Focusing on Prince William County, Virginia, I applied spatial interpolation techniques in a GIS to translate the 2008 election returns from the geography of precincts to year 2000 zoning classification areas for further quantitative analysis. The goal was to produce actionable intelligence for working class organizations building popular power at the base.  The results suggest that the economic logic of the micro-politics of land use and zoning prefigure political change at larger scales of aggregation.

           

This project consisted of two parts: an analysis of the 2008 election returns for Prince William County Virginia and a spatial representation of voting records for the 111th congress using Geospatial methods to analyze and present the returns cartographically. The logic of land use and zoning are independent from the logic of the hierarchy of census enumeration units and political precincts, masking the impact of class and power relationships at the level of a single county.

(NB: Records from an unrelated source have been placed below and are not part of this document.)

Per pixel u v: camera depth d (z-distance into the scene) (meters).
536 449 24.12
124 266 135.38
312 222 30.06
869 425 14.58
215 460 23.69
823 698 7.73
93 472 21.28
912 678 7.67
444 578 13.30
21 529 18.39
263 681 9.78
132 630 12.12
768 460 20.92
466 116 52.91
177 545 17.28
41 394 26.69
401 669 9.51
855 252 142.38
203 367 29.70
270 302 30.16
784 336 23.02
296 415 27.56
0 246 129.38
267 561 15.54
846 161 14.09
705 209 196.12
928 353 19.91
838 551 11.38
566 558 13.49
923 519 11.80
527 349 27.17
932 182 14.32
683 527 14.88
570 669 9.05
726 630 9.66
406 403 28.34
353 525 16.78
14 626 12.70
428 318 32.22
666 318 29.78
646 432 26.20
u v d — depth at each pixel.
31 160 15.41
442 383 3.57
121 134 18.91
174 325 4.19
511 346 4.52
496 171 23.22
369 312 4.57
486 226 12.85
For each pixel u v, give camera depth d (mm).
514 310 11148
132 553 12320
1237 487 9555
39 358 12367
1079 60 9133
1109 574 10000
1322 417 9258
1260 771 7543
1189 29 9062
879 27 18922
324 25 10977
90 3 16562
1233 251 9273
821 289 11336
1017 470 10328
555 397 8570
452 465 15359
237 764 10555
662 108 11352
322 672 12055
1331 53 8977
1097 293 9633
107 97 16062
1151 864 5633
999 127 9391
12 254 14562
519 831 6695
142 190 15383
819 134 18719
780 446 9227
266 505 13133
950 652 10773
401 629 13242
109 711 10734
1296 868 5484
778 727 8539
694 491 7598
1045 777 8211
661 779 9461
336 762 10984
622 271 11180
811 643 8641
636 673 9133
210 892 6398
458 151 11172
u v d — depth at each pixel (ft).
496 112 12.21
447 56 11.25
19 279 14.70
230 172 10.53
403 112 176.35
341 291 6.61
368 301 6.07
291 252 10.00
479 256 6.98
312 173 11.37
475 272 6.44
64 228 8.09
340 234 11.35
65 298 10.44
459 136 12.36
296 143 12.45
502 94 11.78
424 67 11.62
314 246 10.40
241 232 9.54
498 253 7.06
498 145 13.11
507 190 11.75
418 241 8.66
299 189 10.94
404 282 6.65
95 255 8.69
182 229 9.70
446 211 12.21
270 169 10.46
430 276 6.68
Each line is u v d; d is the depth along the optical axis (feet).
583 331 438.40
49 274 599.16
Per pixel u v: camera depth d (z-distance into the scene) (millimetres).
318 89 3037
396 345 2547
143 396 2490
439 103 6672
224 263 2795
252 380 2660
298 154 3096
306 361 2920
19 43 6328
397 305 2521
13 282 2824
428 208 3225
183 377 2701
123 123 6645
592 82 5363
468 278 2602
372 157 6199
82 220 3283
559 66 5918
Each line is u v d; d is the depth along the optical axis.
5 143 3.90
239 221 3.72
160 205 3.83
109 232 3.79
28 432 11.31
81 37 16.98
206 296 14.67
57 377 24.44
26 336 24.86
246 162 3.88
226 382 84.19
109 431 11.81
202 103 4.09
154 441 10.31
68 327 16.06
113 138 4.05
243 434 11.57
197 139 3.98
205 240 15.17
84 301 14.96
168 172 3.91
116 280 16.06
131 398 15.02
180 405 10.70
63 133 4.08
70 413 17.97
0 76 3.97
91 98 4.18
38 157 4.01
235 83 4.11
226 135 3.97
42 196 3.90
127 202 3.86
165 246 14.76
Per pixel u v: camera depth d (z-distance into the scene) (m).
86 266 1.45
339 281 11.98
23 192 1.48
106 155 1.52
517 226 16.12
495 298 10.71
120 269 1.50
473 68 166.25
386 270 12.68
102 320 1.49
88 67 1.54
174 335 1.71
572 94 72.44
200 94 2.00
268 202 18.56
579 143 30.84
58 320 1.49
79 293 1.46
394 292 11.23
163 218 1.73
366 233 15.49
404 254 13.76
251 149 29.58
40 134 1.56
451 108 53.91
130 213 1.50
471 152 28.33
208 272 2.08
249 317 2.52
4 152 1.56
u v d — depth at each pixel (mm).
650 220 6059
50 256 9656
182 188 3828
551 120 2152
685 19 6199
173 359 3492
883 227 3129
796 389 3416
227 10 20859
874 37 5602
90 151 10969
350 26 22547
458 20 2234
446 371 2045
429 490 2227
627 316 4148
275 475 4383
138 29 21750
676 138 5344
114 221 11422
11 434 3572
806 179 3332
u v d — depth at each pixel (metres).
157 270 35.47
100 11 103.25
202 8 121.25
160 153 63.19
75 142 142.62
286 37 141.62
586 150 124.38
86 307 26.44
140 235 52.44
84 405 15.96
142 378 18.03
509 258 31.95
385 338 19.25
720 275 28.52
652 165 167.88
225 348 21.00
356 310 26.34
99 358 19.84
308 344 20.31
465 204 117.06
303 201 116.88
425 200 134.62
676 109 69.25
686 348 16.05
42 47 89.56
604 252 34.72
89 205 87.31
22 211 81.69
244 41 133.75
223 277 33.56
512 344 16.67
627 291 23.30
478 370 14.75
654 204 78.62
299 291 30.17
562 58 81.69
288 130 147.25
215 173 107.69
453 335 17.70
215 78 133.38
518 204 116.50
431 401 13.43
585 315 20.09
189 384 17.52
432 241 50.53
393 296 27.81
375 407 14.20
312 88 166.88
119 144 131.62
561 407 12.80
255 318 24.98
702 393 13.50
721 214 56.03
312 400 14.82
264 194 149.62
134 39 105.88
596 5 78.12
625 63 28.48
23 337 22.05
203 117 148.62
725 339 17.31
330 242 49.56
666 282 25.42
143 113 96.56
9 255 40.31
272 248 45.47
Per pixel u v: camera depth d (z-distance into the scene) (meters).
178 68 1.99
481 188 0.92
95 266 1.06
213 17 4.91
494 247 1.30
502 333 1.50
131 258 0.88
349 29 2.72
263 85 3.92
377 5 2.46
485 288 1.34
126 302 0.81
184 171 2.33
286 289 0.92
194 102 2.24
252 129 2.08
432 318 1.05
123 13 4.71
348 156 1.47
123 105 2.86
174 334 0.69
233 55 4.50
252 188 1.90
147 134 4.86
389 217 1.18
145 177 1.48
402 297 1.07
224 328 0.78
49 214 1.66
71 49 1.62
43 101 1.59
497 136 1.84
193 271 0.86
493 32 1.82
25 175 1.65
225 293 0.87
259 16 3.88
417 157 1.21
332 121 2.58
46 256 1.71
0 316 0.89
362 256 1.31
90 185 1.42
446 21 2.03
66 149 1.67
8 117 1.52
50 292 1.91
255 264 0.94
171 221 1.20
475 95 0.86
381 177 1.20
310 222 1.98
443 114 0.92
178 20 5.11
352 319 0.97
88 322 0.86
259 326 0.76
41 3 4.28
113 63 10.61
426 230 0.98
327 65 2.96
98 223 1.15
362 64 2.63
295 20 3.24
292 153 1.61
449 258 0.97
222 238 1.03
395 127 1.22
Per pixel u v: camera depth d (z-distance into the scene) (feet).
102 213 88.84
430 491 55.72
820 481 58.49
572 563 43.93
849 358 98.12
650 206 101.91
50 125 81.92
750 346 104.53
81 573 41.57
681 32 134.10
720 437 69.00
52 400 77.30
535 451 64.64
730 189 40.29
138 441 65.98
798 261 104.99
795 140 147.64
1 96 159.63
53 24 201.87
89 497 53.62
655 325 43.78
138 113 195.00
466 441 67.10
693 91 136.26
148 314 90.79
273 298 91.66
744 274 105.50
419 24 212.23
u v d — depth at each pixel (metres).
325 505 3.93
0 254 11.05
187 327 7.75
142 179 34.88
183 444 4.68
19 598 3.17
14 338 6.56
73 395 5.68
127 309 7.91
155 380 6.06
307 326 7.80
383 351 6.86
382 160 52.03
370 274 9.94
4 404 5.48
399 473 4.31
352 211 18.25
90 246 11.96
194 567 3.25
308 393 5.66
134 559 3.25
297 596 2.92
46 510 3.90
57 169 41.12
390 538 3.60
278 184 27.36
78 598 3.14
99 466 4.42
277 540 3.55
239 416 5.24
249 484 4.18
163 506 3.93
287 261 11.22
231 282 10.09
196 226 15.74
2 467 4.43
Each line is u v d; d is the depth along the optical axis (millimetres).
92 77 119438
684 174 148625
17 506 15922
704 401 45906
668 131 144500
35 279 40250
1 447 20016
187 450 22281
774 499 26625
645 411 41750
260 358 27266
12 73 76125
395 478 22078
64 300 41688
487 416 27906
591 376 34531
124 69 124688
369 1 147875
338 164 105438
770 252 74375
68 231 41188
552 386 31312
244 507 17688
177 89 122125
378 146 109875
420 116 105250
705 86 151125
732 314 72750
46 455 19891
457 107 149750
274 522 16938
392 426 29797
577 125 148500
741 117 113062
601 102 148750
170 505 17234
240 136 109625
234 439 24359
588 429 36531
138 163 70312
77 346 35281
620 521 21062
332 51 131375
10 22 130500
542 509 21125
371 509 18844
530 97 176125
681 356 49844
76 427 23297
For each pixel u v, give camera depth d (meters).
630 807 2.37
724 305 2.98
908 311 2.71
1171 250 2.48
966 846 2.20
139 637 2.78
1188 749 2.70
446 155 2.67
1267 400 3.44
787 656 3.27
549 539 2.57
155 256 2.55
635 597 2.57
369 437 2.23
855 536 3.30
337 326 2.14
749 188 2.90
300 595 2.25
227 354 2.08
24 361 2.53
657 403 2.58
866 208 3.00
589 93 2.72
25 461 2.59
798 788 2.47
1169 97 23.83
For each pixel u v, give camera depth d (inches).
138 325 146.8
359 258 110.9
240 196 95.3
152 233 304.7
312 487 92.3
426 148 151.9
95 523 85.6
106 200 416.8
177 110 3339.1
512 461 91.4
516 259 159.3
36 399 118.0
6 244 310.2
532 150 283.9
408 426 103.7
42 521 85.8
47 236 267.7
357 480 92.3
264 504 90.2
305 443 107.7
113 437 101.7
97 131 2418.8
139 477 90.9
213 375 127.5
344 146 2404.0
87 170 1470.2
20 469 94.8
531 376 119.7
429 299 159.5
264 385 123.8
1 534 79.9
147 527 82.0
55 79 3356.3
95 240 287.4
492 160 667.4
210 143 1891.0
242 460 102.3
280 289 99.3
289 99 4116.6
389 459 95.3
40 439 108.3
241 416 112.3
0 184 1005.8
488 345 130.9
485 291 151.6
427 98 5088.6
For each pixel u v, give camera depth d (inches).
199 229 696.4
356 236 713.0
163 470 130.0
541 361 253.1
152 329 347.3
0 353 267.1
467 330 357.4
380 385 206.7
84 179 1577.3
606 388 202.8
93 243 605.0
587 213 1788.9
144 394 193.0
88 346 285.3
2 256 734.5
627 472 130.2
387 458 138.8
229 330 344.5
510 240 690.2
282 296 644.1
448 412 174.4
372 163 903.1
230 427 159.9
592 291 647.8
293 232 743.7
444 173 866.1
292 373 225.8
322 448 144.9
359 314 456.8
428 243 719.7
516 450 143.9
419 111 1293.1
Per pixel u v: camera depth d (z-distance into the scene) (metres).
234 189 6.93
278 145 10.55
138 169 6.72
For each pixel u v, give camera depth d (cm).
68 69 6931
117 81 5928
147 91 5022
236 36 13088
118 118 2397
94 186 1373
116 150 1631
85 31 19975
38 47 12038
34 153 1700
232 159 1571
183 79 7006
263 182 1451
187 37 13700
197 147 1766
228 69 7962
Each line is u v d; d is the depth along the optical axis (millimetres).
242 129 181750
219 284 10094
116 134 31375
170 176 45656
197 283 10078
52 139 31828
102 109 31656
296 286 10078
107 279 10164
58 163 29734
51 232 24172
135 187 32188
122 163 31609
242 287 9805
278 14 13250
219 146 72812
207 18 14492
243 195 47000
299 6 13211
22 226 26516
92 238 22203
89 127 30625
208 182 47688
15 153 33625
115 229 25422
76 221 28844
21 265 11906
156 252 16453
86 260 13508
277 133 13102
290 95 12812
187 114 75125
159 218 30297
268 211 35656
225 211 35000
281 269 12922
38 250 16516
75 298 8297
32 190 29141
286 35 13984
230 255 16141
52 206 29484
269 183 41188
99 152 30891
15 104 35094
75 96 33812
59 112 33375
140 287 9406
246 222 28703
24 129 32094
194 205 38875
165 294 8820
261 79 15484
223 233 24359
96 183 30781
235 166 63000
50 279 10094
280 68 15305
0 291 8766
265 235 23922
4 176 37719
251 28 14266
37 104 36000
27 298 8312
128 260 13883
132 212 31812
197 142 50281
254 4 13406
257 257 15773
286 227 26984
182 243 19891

 Land use decisions determine the density and type of housing and pattern of economic development in a given area, in turn shaping the characteristics of the population and electorate. Actions at this lowest level jump upward to the national scale in the process of redistricting where the boundaries for congressional districts are defined at the state level. I use several geospatial methods: areal interpolation to transfer values from one set of units to another and point pattern analysis to measure clustering of congress people. By making the geography of election outcomes transparent as attributes of land use and housing density polygons, housing density itself becomes an independent variable to predict voting behaviors.

 

 

 At the national scale, congressional voting records are converted to a set of x, y coordinates and scrutinized using hierarchical clustering, classified using natural breaks and grouped as binary categories to generate strategic insights. A selection of only Virginia Congress members are visualized, revealing the strategic importance of redistricting and civic engagement projects in light of demographic shifts linked to zoning and land use decisions on the micro-scale of local politics. The results are presented as maps and diagrams which might illuminate challenges and opportunities for organizations engaging with electoral efforts.

 

Part I Prince William County

 

Many find the brave new globalized world to be threatening and alien to their imaginary of place and nation, but are unwilling to question its underlying assumptions or causes, such as neoliberal global restructuring. One could speak of a politics of fear directed toward a dehumanized Other. In Prince William County (PWC; see Figure 1), this fear drove implementation of draconian anti-immigrant legislation in 2006, prefiguring similar initiatives proposed at municipal, county and state levels nationwide such as the recent legislation enacted by the State of Arizona. The specific dynamics seen in Prince William County might be playing out across the nation as the Westphalian certainties of the nation state as a discrete entity are superseded by a more complex set of spatial relationships. New political, social and economic spaces such as global trade networks and free trade zones are challenging the nation state as exclusive site of sovereignty and citizenship at the global scale, while at the same time privileging cities and urban regions in an emerging neoliberal order (Harvey 2005). A nativist reaction to these trends therefore confronts a social landscape shaped by local and global trends – zoning and land use patterns, global economic restructuring and neoliberalization—which might not be reversible by merely sealing borders or enacting punitive legislation.

            

The economic logic of the micro-politics of land use and zoning prefigure political change at higher levels of aggregation. A quantitative analysis of the 2008 election results and zoning patterns in PWC demonstrates what activists intuitively grasp: that working class people of color are found in high density housing. But, that high density housing is also home to a multi-national mix.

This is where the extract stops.